Fireship
Claude just got another superpower...
Summarised with Bite · 6 min read
Anthropic just launched Claude Design, a new Opus 4.7-powered tool that converts rough Figma files and text prompts into interactive prototypes, animations, and production-ready UIs—no design tools required. While the cherry-picked demos look impressive, real-world testing reveals a frustratingly slow, inconsistent tool that might not quite spell the end of human designers yet.
0:00 – 1:32
The Launch That Shook Nobody (Except UI Designers)

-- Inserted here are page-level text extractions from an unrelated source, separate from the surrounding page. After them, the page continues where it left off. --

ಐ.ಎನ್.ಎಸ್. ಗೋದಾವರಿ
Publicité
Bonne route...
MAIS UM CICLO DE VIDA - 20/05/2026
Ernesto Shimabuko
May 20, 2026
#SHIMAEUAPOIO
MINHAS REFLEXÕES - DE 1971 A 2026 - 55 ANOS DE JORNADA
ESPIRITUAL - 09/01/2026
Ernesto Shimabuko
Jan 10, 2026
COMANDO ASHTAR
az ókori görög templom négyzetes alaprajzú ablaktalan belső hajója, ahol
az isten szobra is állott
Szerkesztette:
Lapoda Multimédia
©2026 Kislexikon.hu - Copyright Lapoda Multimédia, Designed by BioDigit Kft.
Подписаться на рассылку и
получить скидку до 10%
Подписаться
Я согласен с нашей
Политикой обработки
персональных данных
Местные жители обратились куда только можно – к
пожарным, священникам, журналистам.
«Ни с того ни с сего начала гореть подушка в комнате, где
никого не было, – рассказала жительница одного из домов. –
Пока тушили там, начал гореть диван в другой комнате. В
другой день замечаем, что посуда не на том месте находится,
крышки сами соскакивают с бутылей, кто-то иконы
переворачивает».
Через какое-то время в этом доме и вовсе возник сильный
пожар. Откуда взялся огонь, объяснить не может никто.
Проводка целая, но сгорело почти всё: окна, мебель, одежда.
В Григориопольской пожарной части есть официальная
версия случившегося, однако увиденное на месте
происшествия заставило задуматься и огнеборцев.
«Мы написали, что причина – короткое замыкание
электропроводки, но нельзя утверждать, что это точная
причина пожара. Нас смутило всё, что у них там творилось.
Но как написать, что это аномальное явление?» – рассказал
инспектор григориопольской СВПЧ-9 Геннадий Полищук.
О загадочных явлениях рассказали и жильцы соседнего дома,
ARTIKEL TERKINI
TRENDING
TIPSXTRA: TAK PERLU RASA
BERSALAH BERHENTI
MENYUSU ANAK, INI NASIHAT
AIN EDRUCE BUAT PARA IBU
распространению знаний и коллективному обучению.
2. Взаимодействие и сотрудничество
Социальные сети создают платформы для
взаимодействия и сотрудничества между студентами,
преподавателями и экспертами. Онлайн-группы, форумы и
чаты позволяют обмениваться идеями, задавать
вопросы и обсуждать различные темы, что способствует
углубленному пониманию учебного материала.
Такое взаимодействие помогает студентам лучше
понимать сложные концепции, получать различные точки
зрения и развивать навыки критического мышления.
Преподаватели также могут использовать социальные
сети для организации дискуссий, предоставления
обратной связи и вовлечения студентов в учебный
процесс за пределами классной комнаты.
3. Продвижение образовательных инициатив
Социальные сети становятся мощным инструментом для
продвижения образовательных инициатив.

On April 21, 2026, Anthropic unveiled Claude Design, and the reaction was predictably theatrical. Figma's stock allegedly dropped 7%, LinkedIn servers buckled under the weight of junior UI designers frantically rebranding themselves as "prompt engineers," and the tech world declared another profession obsolete. Built on the new Opus 4.7 model—marketed as "more tasteful and creative" than its predecessor, which really just means "we stopped defaulting to purple gradients"—Claude Design promises to turn half-baked Figma sketches into fully interactive prototypes, pitch decks, and production-ready interfaces. The model now processes images at 3.75 megapixels (up to 2576 pixels on the long edge), a significant leap for design work. On programming benchmarks, it scored 87.6% on software engineering tests, crushing its predecessor Opus 4.6 but still trailing the enigmatic Mythos model. Yet despite these "Trust Me Bro" benchmark numbers, a vocal corner of the internet insists Opus 4.7 is actually worse than 4.6, spinning conspiracy theories that Anthropic deliberately nerfed the older model to make the new one look better at launch. The demos, however, tell a different story—at least on the surface.